Exercise details: Could you put the text lines running from the one containing "Přepište dějiny: Krabat a Lužice" through the one containing "Přečíst článek" into a numbered list, both ends included and blank lines left out, with nothing from the other rows?

Available data:
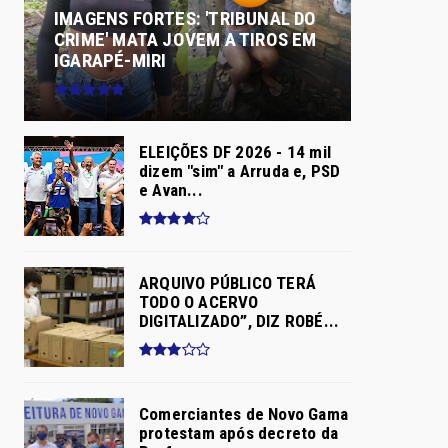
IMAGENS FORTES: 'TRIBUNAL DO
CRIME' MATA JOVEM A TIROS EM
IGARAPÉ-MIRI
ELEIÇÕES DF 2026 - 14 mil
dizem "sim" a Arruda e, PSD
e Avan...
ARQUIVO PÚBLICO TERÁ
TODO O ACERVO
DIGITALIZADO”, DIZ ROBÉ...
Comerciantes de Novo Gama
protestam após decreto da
--
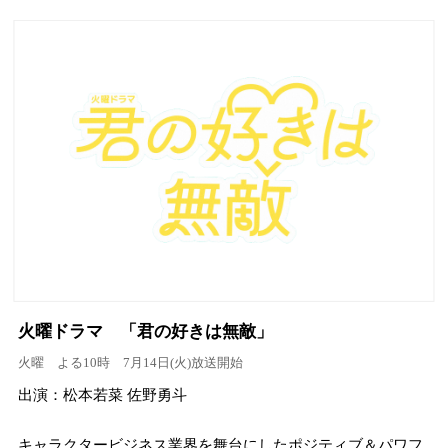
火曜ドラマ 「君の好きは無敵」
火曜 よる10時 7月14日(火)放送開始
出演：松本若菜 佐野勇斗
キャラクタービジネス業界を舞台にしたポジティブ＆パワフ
---
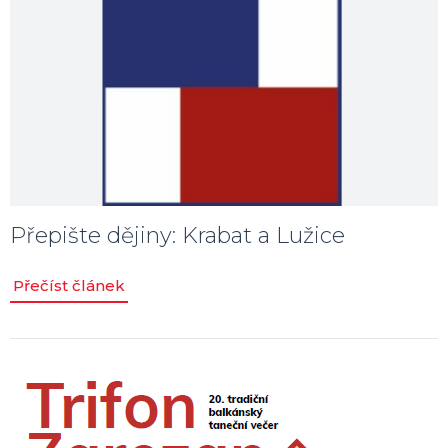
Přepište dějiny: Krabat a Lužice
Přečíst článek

Exercise solution:
1. Přepište dějiny: Krabat a Lužice
2. Přečíst článek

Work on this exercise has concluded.